2013/09/24 える様のご指摘により誤字訂正いたしました。

気付いたらHD録画にNHKハイビジョンで中国の女傑だの、庭園だの、食文化だののSP番組がやたらにあり、ほとんど清朝のものだったので面白く見てしまいました。家族が録画したんだろうか。女傑は西太后を、庭園は頤和園を、食文化は満漢全席。西太后や満漢全席はいわずもがな、頤和園は北京郊外にある東京ドーム58個分の庭園というか夏の避暑用離宮で、西太后が引退後住んだことで有名。

というわけで、昨日ー今日と頤和園について録画でやた見た。これが2010年の年明けかー。頤和園は18世紀に清朝4代乾隆帝という自信過剰な皇帝が、自分の生母(皇太后、先帝の側室)のために湿地帯を開拓し大庭園を造ったのが始まり。満州族は北方出身(東北三省-黒龍江省、遼寧省など)のため、北京のくそ暑い夏が苦手で、この庭園は夏の避暑に(また多くは遊びに・・、逃避に・・)利用されました。
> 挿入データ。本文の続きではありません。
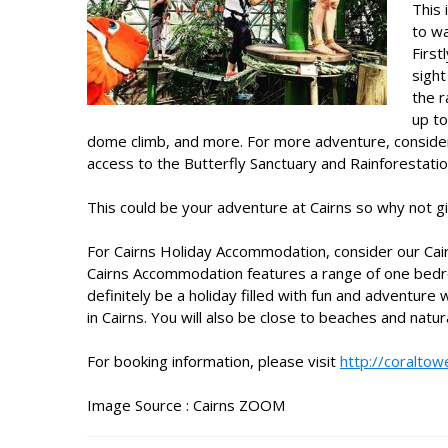
This 
to wa
First
sight
the r
up to
dome climb, and more. For more adventure, consider
access to the Butterfly Sanctuary and Rainforestatio
This could be your adventure at Cairns so why not giv
For
Cairns Holiday Accommodation
, consider our
Cai
Cairns Accommodation features a range of one bedro
definitely be a holiday filled with fun and adventure 
in Cairns. You will also be close to beaches and natur
For booking information, please visit
http://coraltow
Image Source :
Cairns ZOOM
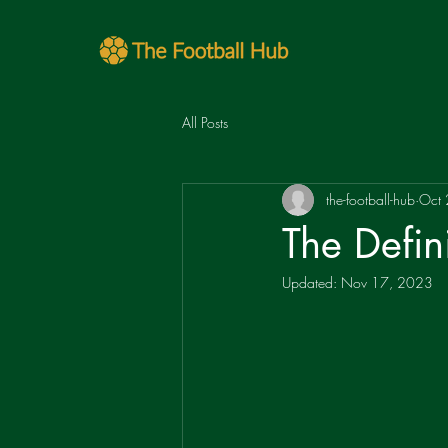
All Posts
the-football-hub
Oct
The Defin
Updated:
Nov 17, 2023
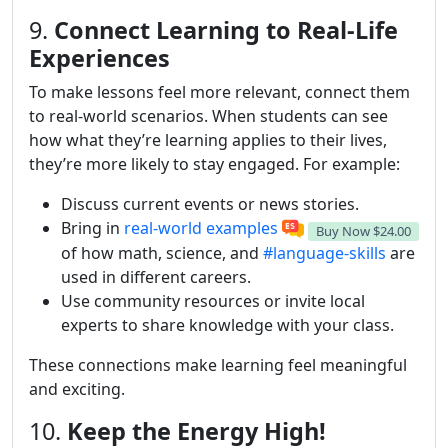
9.
Connect Learning to Real-Life
Experiences
To make lessons feel more relevant, connect them
to real-world scenarios. When students can see
how what they’re learning applies to their lives,
they’re more likely to stay engaged. For example:
Discuss current events or news stories.
Bring in
real-world examples
Buy Now
$24.00
of how math, science, and
#language-skills
are
used in different careers.
Use community resources or invite local
experts to share knowledge with your class.
These connections make learning feel meaningful
and exciting.
10.
Keep the Energy High!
でもこれを聞くたび、西太后くらいになれば北京に順応して(移り住んで300年近くだぞ)、単に体質じゃなくて誰でも北京の夏は暑いと思うんだけど。まあ、成り立ちの話でしょうか。西太后と頤和園の番組がいまいちで(すいません)、面白かったのは満漢全席の番組だったかな。今の満漢全席は商業用に開発されたもので、番組ではその時流に逆らい清朝史家の考証をもとに史書から再現。たまりません。
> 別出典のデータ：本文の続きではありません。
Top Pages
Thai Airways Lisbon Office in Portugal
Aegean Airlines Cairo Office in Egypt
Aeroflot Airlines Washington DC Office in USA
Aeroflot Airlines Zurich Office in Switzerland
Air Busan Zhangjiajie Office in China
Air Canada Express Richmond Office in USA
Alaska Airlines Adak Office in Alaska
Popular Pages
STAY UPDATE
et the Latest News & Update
頤和園は清朝末期にロシアやイギリス、ドイツ日本オーストリアなどの連合国軍に焼討ちにあい、宝物は盗まれ建物は壊され、再建まで30年近くかかったのですが、それにしても今テレビで見る頤和園の建物、塗料はげすぎ。中国の観光地の建物って、映画やテレビドラマの人気にあやかりフィクションの演出を取り入れるかと思えば(例えばチャンイーモウの「紅夢」ロケ地山西省の赤い灯篭とか)、建物保存状態に疑問が。

北京大観園という、ドラマロケ・観光用に古典小説の中に出てくる庭園(というかこれも人が住む建物が分散)も、趣の違う本物の歴史的建造物も、あんな塗料がはげてていいのかっ?きっと大事な民衆のところに予算がまわっているのですね?テレビ見ながら解説よりも建物の塗料のはげ具合に目がいってしまったのでした。だって気になる・・。ちなみに中国時代劇を見ていても結構なところでロケをしているので、CGなんかで誤魔化してる場合以外はげてるのが見えてオイオイと思う。

それから頤和園の敷地、3/4が湖と初めて知りました。ずっとすんでたらすごい寒そうなんだけど・・。しかし紫禁城みたいな牢獄チックなとこにずっといたくない気もするし、森と湖は大事かもですね。頤和園といえば乾隆帝と西太后だけど、乾隆帝は清朝最盛期の皇帝といっても「この皇帝が金使いすぎて後苦しくなったんじゃ・・」という印象があり、祖父の康熙帝や父の雍正帝のほうが好きです。国母ったって皇太后のためにこんなにお金使っていいのね。すごいね。しかも人工の湖ですよ。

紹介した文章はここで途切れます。